Ce que j’en pense: Dans le sens

Si je ne vais pas dans le bon sens, est-ce que je perds mon temps ? Question existentielle ou pragmatique ? J’ai envie de croire qu’elle est existentielle tant les détours, les voyages, les découvertes, les pauses sont ma raison de vivre. Si je ne vais pas dans le bon sens, est ce que je cours un danger ? C’est le risque m’a-t-on dit… Si j’allais toujours dans le bon sens, aurais-je pu autant découvrir, connaître, tester et comprendre ?
Ces signalisations, ces sens interdits, ces sens uniques, ces voies qui me maintiennent dans le bon sens. Ces lignes blanches, elles m’aident … oui elles m’aident, me font avancer. Toujours dans le bon sens, l’unique, celui qui m’amène là où je dois aller. Là où on m’attend. Sécurisant et sécurisé. Celui maintenu dans les limites du possible, de l’acceptable.
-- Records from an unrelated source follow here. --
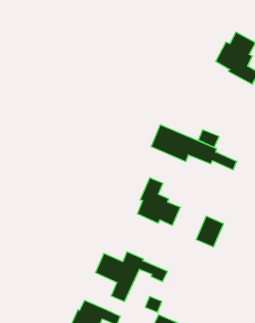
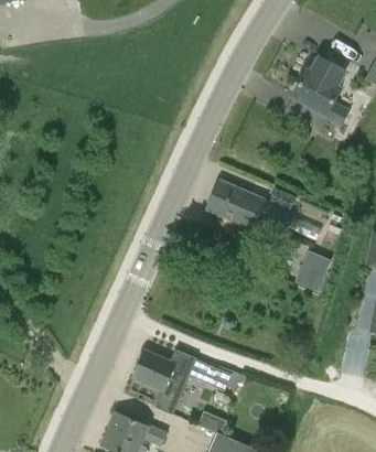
building: [137,178,180,225] -> none
building: [196,216,224,247] -> [294,249,331,290]

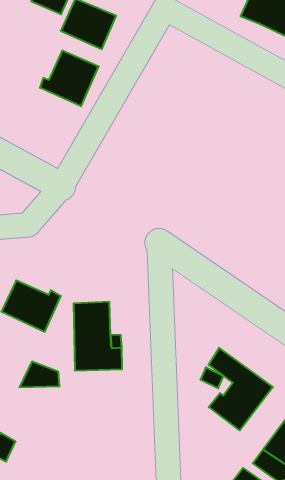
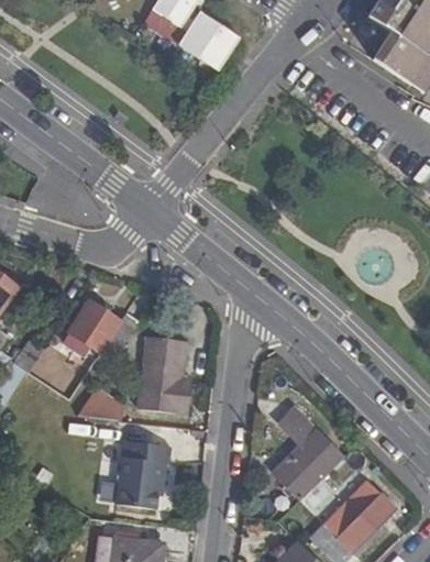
building: [40,50,99,106] -> none
building: none -> [115,439,172,508]

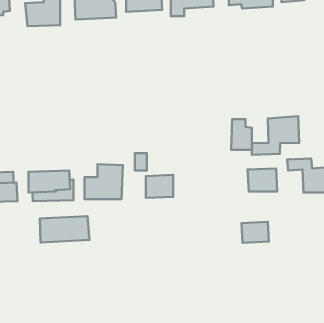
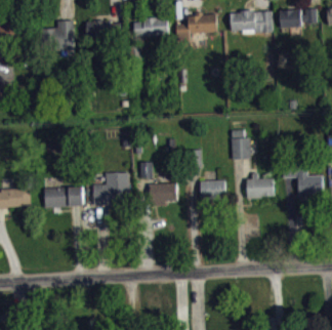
building: [252,116,299,155] -> none
building: [40,216,89,242] -> none
building: [242,222,269,243] -> [201,183,226,203]

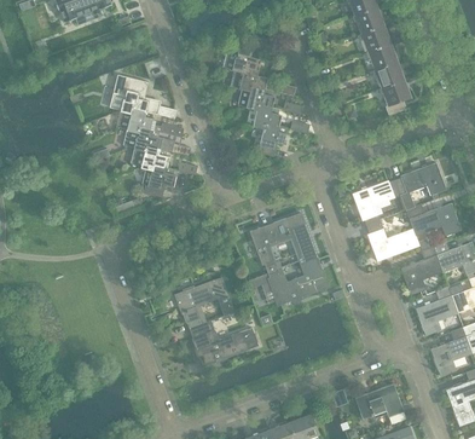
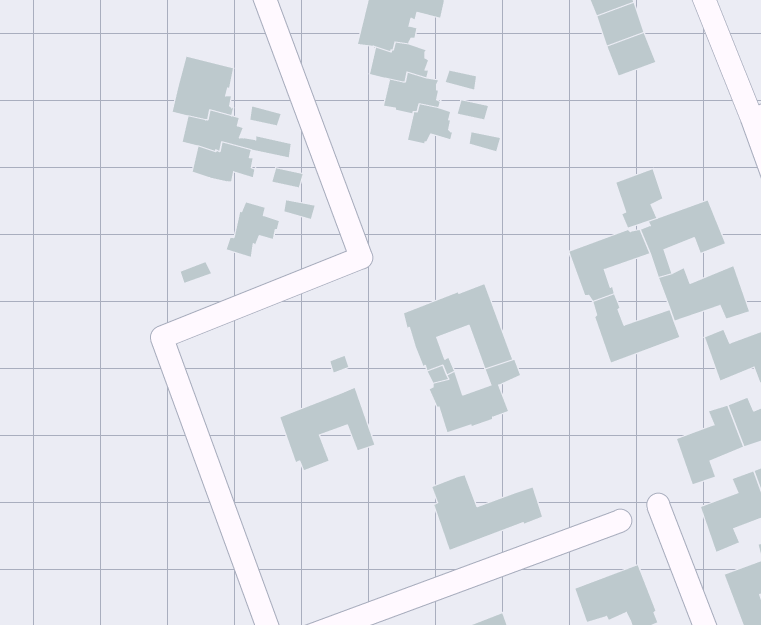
building: [381,79,410,115] -> [615,168,663,228]
building: [255,122,288,155] -> none
building: [129,145,168,169] -> none
building: [400,246,442,294] -> none
building: [190,319,257,365] -> [431,475,543,551]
La destination que j’ai fait entrer dans le GPS. Je l’ai choisie cette destination. Après tout, je lui ai demandé à mon GPS de m’indiquer la destination la plus courte. Alors pourquoi faire des détours, pourquoi ne pas suivre la route indiquée… pour foudroyer mon quotidien ? Embouteiller des routes qui doivent être réservées à d’autres ? D’autres qui doivent avoir la priorité puisque c’est leur ligne directe.
Alors, je me mets à chercher cette signalisation, ce feu rouge qui va me permettre de revérifier mon itinéraire lorsque je m’en suis écartée.
Et parfois je me prends à rêver, me laisse aller à imaginer, regarder cet itinéraire plus long parfois certes, mais qui passe par des zones inconnues. Mes inconnues que d’autres maîtrisent.
Et puis la plupart du temps, je trace. Ni le temps ni l’énergie. Je me laisse guider par satellite ou par n’importe quelle ligne directe, parfois blanche, parfois grise, complètement effacée ou invisible le plus souvent. En tout cas une limite qui ne donne pas toujours son nom ou ses motifs, qui sont là, cependant, pour me maintenir dans le bon sens. Je reste dans ma ligne, je ne veux ni risquer ni arriver en retard ni embouteiller les voies prioritaires.
Et puis je me remets à rêver. Et si je testais la sérénité. Mère de tous les ordinaires et du sentiment de sécurité. Fille du vase clos. Épanouie dans son lac. Bien retenue dans son barrage. Délimitée et sans vague, limpide sauf si on touche à son mur ou si on la fait déborder avec un corps extérieur trop lourd.
Je me réveille. Merci, pour rentrer j’opterai pour le chemin qui m’a amené. De l’autre côté de la ligne blanche, bien entendu, comme il me l’est permis. Question de perspective. Non je ne tourne pas en rond, je tourne autour de moi et de ce que l’on m’a sécurisé.